Now that the political scam surrounding the state’s EdChoice Scholarship Program has been exposed to the public for what it really is, which is a political grab for tax dollars to fund private education, Ohio’s legislators are scrambling to “fix” the program.
EdChoice was originally written under the pretense that its implementation was intended to allow students to “escape” poorly performing public schools to attend private schools. But, now that scholarships are being offered to students who reside in very high performing public school districts, it has become apparent that the law was sold to the public under a false premise.
In simpler terms, our legislators lied to us to get what they wanted … again.
“Fixing” laws that were enacted by deceit is a time honored political tradition, so their response to being exposed as liars is always predictable. Senator Peggy Lehner, chair of the Senate Education Committee, has reacted as if she is shocked by the scam, which is entirely in character for her. She has played the role of the confused legislator more times than one can count when fraudulent education legislation has been exposed. The fact that she can be confused so regularly about education legislation is itself confusing in that she is chair of the education committee. As such, one would think she might have her finger on the pulse of the ramifications of education legislation at least once.
But, that is apparently too much to ask.
Now that it has been publicly exposed that the school choice bill is not as sold (legislators were previously well aware of it), they are under pressure to “fix” it before next year’s dollars are doled out, which is within the next month. Lehner has expressed concern that altering a major policy bill under short notice causes her “grave concern.” She even said, “I think we are at great risk of a solution that in the long run is not good for the children of this state.”

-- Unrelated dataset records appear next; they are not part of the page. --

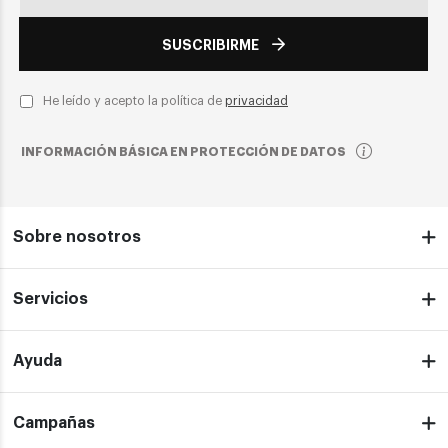
SUSCRIBIRME
He leído y acepto la política de
privacidad
INFORMACIÓN BÁSICA EN PROTECCIÓN DE DATOS
Sobre nosotros
Servicios
Ayuda
Campañas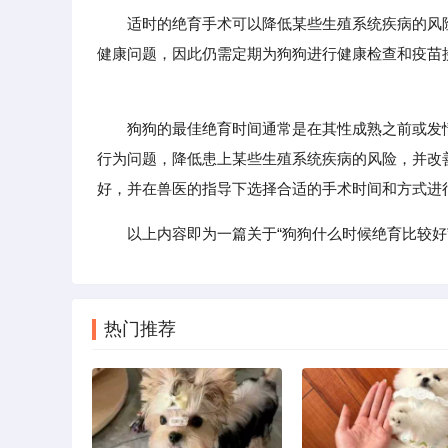
适时的绝育手术可以降低某些生殖系统疾病的风
健康问题，因此仍需定期为狗狗进行健康检查和疫苗
狗狗的最佳绝育时间通常是在其性成熟之前或发情
行为问题，降低患上某些生殖系统疾病的风险，并改
好，并在兽医的指导下选择合适的手术时间和方式进
以上内容即为一篇关于“狗狗什么时候绝育比较好
热门推荐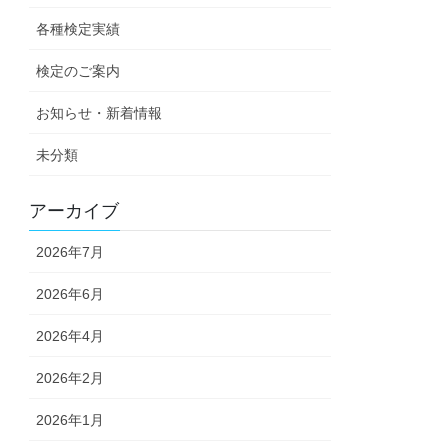
各種検定実績
検定のご案内
お知らせ・新着情報
未分類
アーカイブ
2026年7月
2026年6月
2026年4月
2026年2月
2026年1月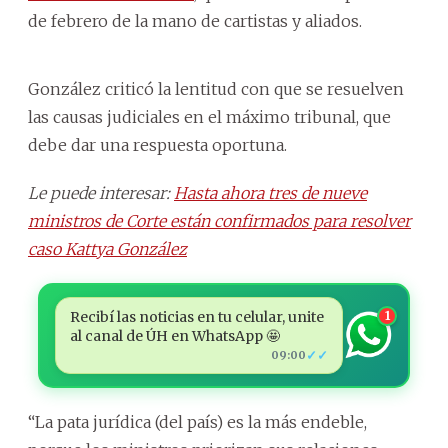
de febrero de la mano de cartistas y aliados.
González criticó la lentitud con que se resuelven
las causas judiciales en el máximo tribunal, que
debe dar una respuesta oportuna.
Le puede interesar:
Hasta ahora tres de nueve
ministros de Corte están confirmados para resolver
caso Kattya González
Recibí las noticias en tu celular, unite
1
al canal de ÚH en WhatsApp 🤩
✓✓
09:00
“La pata jurídica (del país) es la más endeble,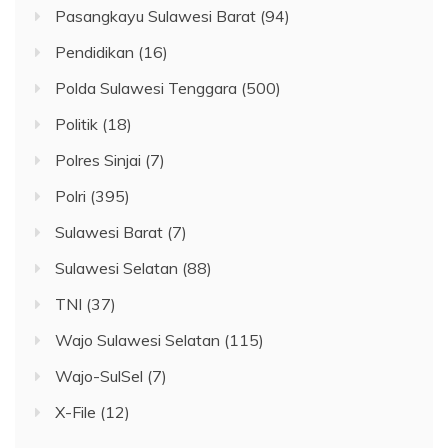
Pasangkayu Sulawesi Barat
(94)
Pendidikan
(16)
Polda Sulawesi Tenggara
(500)
Politik
(18)
Polres Sinjai
(7)
Polri
(395)
Sulawesi Barat
(7)
Sulawesi Selatan
(88)
TNI
(37)
Wajo Sulawesi Selatan
(115)
Wajo-SulSel
(7)
X-File
(12)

As if that is ever their concern.
Since the original bill was not created under some artificial deadline, history tells us that incompetence is a much bigger factor in poorly written legislation than arbitrary deadlines.
While Senator Lehner played her befuddled role perfectly, Senator Matt Huffman from Lima responded in a different manner. You might remember Senator Huffman as the legislator who just a few short years ago introduced what was touted as a school deregulation bill. This was his effort to convince Ohioans that he and some of his buddies were actually interested in reducing the number of school regulations.

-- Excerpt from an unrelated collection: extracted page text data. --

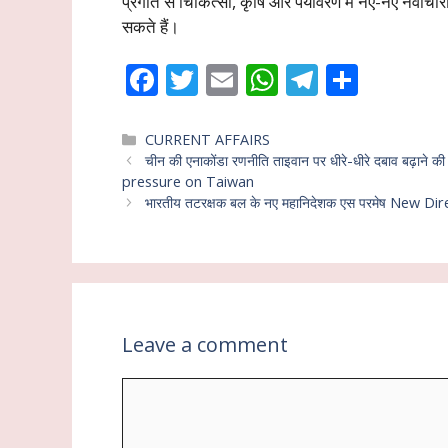
प्रगति से चिकित्सा, कृषि और पर्यावरण में नए-नए नवाचारो
सकते हैं।
F
T
E
W
T
S
ac
w
m
h
el
h
e
itt
ai
at
e
ar
Categories
CURRENT AFFAIRS
चीन की एनाकोंडा रणनीति ताइवान पर धीरे-धीरे दबाव बढ
b
er
l
s
gr
e
pressure on Taiwan
o
A
a
भारतीय तटरक्षक बल के नए महानिदेशक एस परमेष New
o
p
m
k
p
Leave a comment
Comment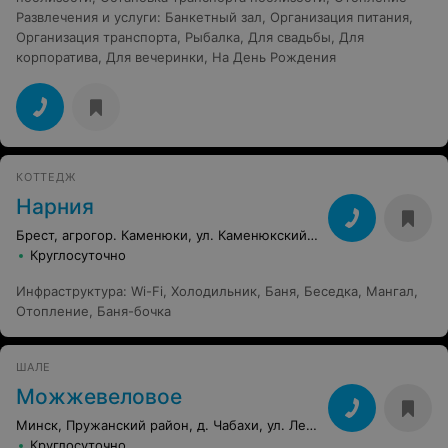
Развлечения и услуги
:
Банкетный зал
,
Организация питания
,
Организация транспорта
,
Рыбалка
,
Для свадьбы
,
Для
корпоратива
,
Для вечеринки
,
На День Рождения
КОТТЕДЖ
Нарния
Брест, агрогор. Каменюки, ул. Каменюкский сельсовет, 3
Круглосуточно
Инфраструктура
:
Wi-Fi
,
Холодильник
,
Баня
,
Беседка
,
Мангал
,
Отопление
,
Баня-бочка
ШАЛЕ
Можжевеловое
Минск, Пружанский район, д. Чабахи, ул. Лесная, 21
Круглосуточно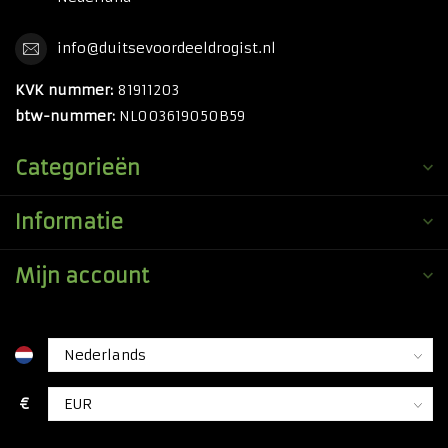
info@duitsevoordeeldrogist.nl
KVK nummer:
81911203
btw-nummer:
NL003619050B59
Categorieën
Informatie
Mijn account
€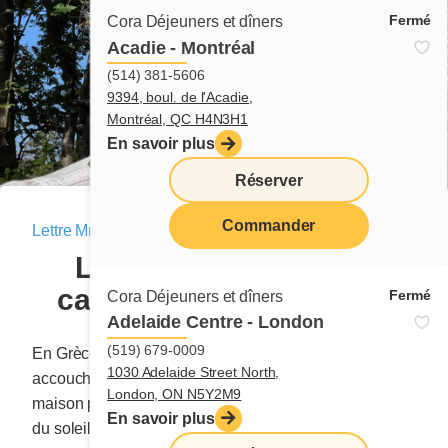
Fermé
Cora Déjeuners et dîners
Acadie - Montréal
(514) 381-5606
9394, boul. de l'Acadie,
Montréal, QC H4N3H1
En savoir plus
Réserver
Commander
Lettre Mme Cora
|
22 septembre 2024
menu
Le rêve du mari, mon
cauchemar... Chapitre 3
Fermé
Cora Déjeuners et dîners
Adelaide Centre - London
(519) 679-0009
En Grèce, à cette époque (1972), lorsqu’une femme
1030 Adelaide Street North,
accouchait, elle devait obligatoirement rester dans la
London, ON N5Y2M9
maison pendant 40 jours. Au quarante et unième lever
En savoir plus
du soleil, elle devait aller présenter son enfant au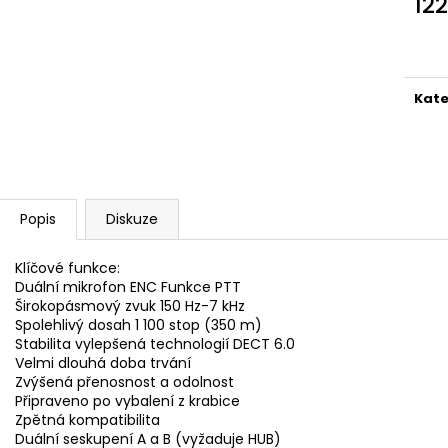
12
Měr
cena
Kate
Popis
Diskuze
Klíčové funkce:
Duální mikrofon ENC Funkce PTT
Širokopásmový zvuk 150 Hz-7 kHz
Spolehlivý dosah 1 100 stop (350 m)
Stabilita vylepšená technologií DECT 6.0
Velmi dlouhá doba trvání
Zvýšená přenosnost a odolnost
Připraveno po vybalení z krabice
Zpětná kompatibilita
Duální seskupení A a B (vyžaduje HUB)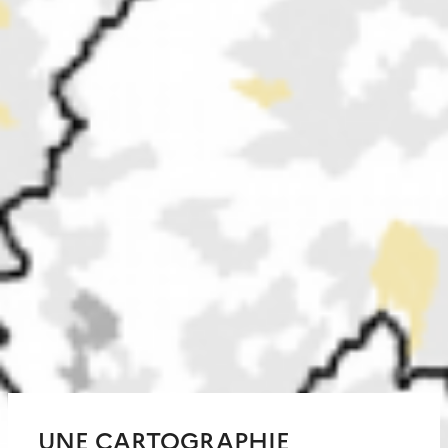
UNE CARTOGRAPHIE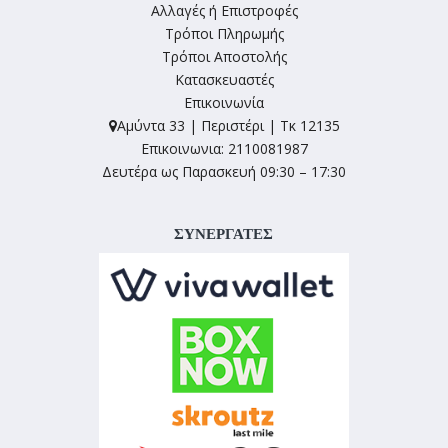
Αλλαγές ή Επιστροφές
Τρόποι Πληρωμής
Τρόποι Αποστολής
Κατασκευαστές
Επικοινωνία
Αμύντα 33 | Περιστέρι | Τκ 12135
Επικοινωνια: 2110081987
Δευτέρα ως Παρασκευή 09:30 – 17:30
ΣΥΝΕΡΓΑΤΕΣ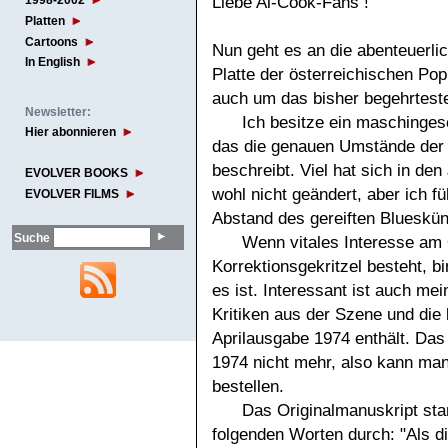
Liebe Al-Cook-Fans !
1998-2002
Platten
Cartoons
Nun geht es an die abenteuerli
In English
Platte der österreichischen Pop
auch um das bisher begehrtest
Newsletter:
Ich besitze ein maschinges
Hier abonnieren
das die genauen Umstände der 
beschreibt. Viel hat sich in de
EVOLVER BOOKS
wohl nicht geändert, aber ich 
EVOLVER FILMS
Abstand des gereiften Blueskün
Suche
Wenn vitales Interesse am 
Korrektionsgekritzel besteht, b
es ist. Interessant ist auch mei
Kritiken aus der Szene und die
Aprilausgabe 1974 enthält. Da
1974 nicht mehr, also kann man
bestellen.
Das Originalmanuskript star
folgenden Worten durch: "Als di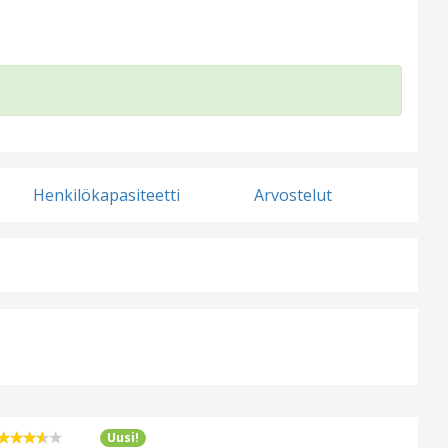
Henkilökapasiteetti
Arvostelut
Uusi!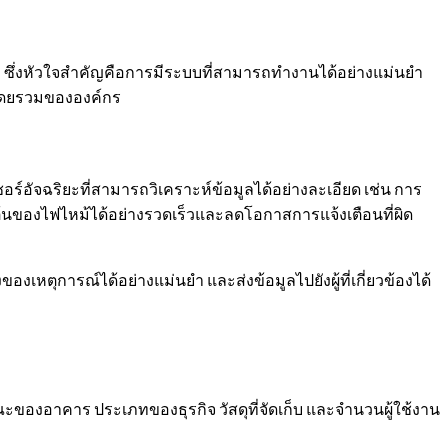
ุม ซึ่งหัวใจสำคัญคือการมีระบบที่สามารถทำงานได้อย่างแม่นยำ
่ยงโดยรวมขององค์กร
ร์อัจฉริยะที่สามารถวิเคราะห์ข้อมูลได้อย่างละเอียด เช่น การ
้นของไฟไหม้ได้อย่างรวดเร็วและลดโอกาสการแจ้งเตือนที่ผิด
ุการณ์ได้อย่างแม่นยำ และส่งข้อมูลไปยังผู้ที่เกี่ยวข้องได้
ษณะของอาคาร ประเภทของธุรกิจ วัสดุที่จัดเก็บ และจำนวนผู้ใช้งาน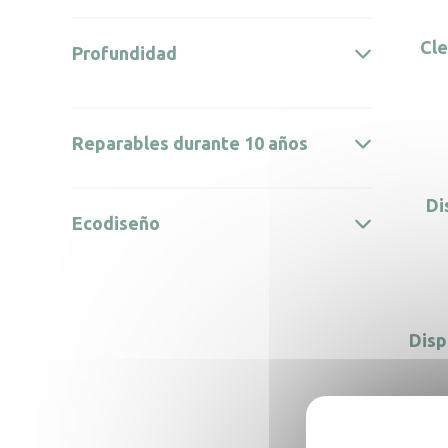
Cle
Profundidad
Reparables durante 10 años
Di
Ecodiseño
Disp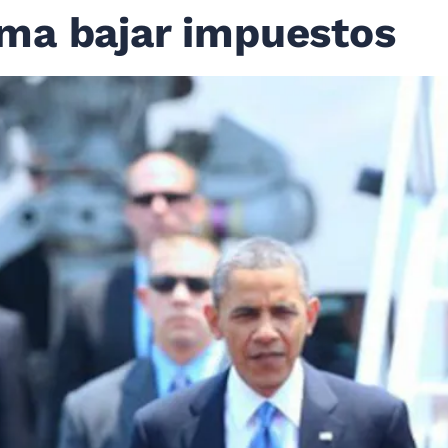
ma bajar impuestos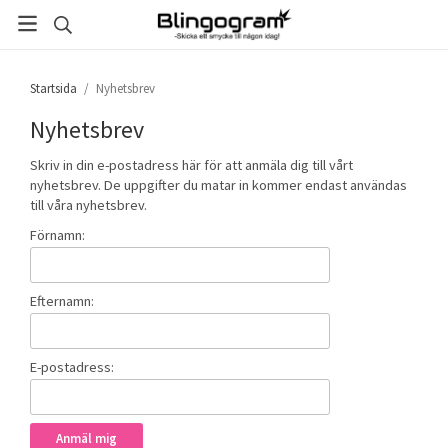
Startsida
/
Nyhetsbrev
Nyhetsbrev
Skriv in din e-postadress här för att anmäla dig till vårt
nyhetsbrev. De uppgifter du matar in kommer endast användas
till våra nyhetsbrev.
Förnamn:
Efternamn:
E-postadress:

Of course, he did this while Ohio’s lawmakers continued to introduce and pass regulations governing schools, and he is front and center in rewriting this bill. In other words, his “deregulation” bill was a sick joke.
But, I digress. Instead of exhibiting fake surprise or consternation or continuing the charade that this was ever about school quality, Senator Huffman has actually admitted that the real reason the bill was implemented in the first place was to funnel tax dollars into the pockets of parents who want their children to have a private education. Of course, he can afford to be forthright now, since the bill is already in place.

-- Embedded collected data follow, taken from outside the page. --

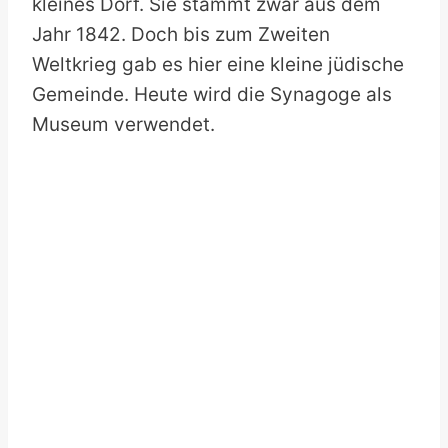
kleines Dorf. Sie stammt zwar aus dem
Jahr 1842. Doch bis zum Zweiten
Weltkrieg gab es hier eine kleine jüdische
Gemeinde. Heute wird die Synagoge als
Museum verwendet.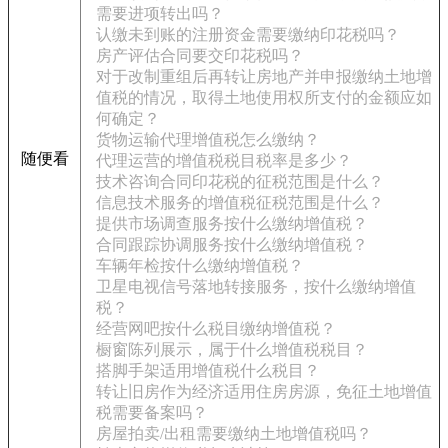
需要进项转出吗？
认缴未到账的注册资金需要缴纳印花税吗？
房产评估合同要交印花税吗？
对于改制重组后再转让房地产并申报缴纳土地增
值税的情况，取得土地使用权所支付的金额应如
何确定？
货物运输代理增值税怎么缴纳？
随便看
代理运营的增值税税目税率是多少？
技术咨询合同印花税的征税范围是什么？
信息技术服务的增值税征税范围是什么？
提供市场调查服务按什么缴纳增值税？
合同跟踪协调服务按什么缴纳增值税？
车辆年检按什么缴纳增值税？
卫星电视信号落地转接服务，按什么缴纳增值
税？
经营网吧按什么税目缴纳增值税？
橱窗陈列展示，属于什么增值税税目？
搭脚手架适用增值税什么税目？
转让旧房作为经济适用住房房源，免征土地增值
税需要备案吗？
房屋拍卖/出租需要缴纳土地增值税吗？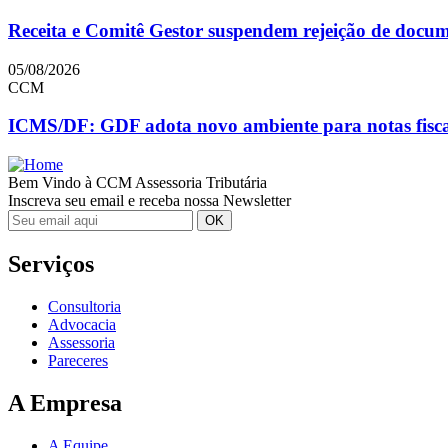
Receita e Comitê Gestor suspendem rejeição de doc
05/08/2026
CCM
ICMS/DF: GDF adota novo ambiente para notas fiscai
Bem Vindo à CCM Assessoria Tributária
Inscreva seu email e receba nossa Newsletter
Serviços
Consultoria
Advocacia
Assessoria
Pareceres
A Empresa
A Equipe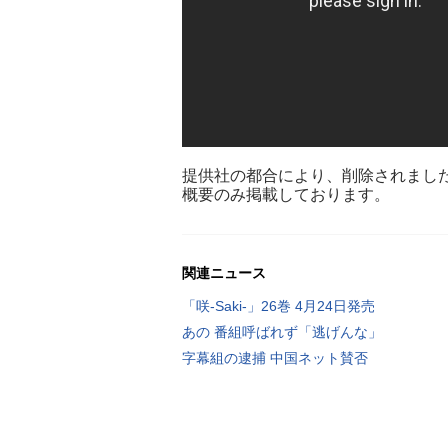
提供社の都合により、削除されまし
概要のみ掲載しております。
関連ニュース
「咲-Saki-」26巻 4月24日発売
あの 番組呼ばれず「逃げんな」
字幕組の逮捕 中国ネット賛否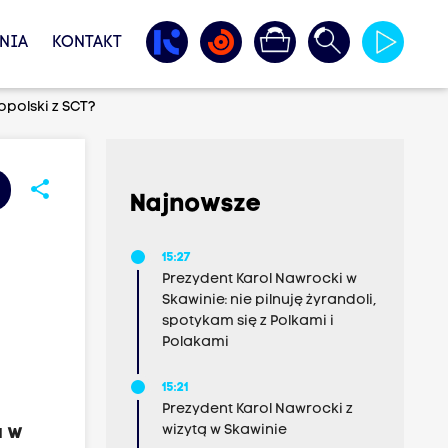
NIA
KONTAKT
opolski z SCT?
share
Najnowsze
15:27
Prezydent Karol Nawrocki w
Skawinie: nie pilnuję żyrandoli,
spotykam się z Polkami i
Polakami
15:21
Prezydent Karol Nawrocki z
wizytą w Skawinie
u w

Now, I’m as big a believer in school choice as Senator Huffman is. I believe parents have the right to educate their children wherever they see fit. However, unlike him, I do not believe it is my responsibility to fund those choices. This use of tax dollars to fund a private entity debate is not confined only to the world of education. There are many other examples where public funds could be used to fund private entities for Ohio’s citizens, but legislators would never consider opening that can of worms in those cases. Only with education.
Why is that?
You see, Ohio’s legislators might be dishonest, but they aren’t stupid. They were well aware that the majority of the public would not have approved of the original legislation if it appeared lawmakers had randomly decided to take our tax dollars and fund private schools. But, they knew if they could just convince us that they were doing it to allow kids to “escape” horrible environments, the idea would be much easier to sell.
So, they lied to us.
It didn’t really matter if it was true. They knew if they could get the law on the books, even if done so under false pretenses, they could more easily change the rules once it was in place. And, voila, that is exactly what they are doing.
If nothing else, they are as predictable as they are dishonest.
With the need for deceit now behind them, Senator Huffman can now admit the real reason for implementing EdChoice has nothing to do with allowing students to “escape” poor schools, as they originally said, but everything to do with allowing parents who want to send their children to private schools to use tax dollars to help fund their personal decision, depending on their family income.
In other words, it has never been about quality.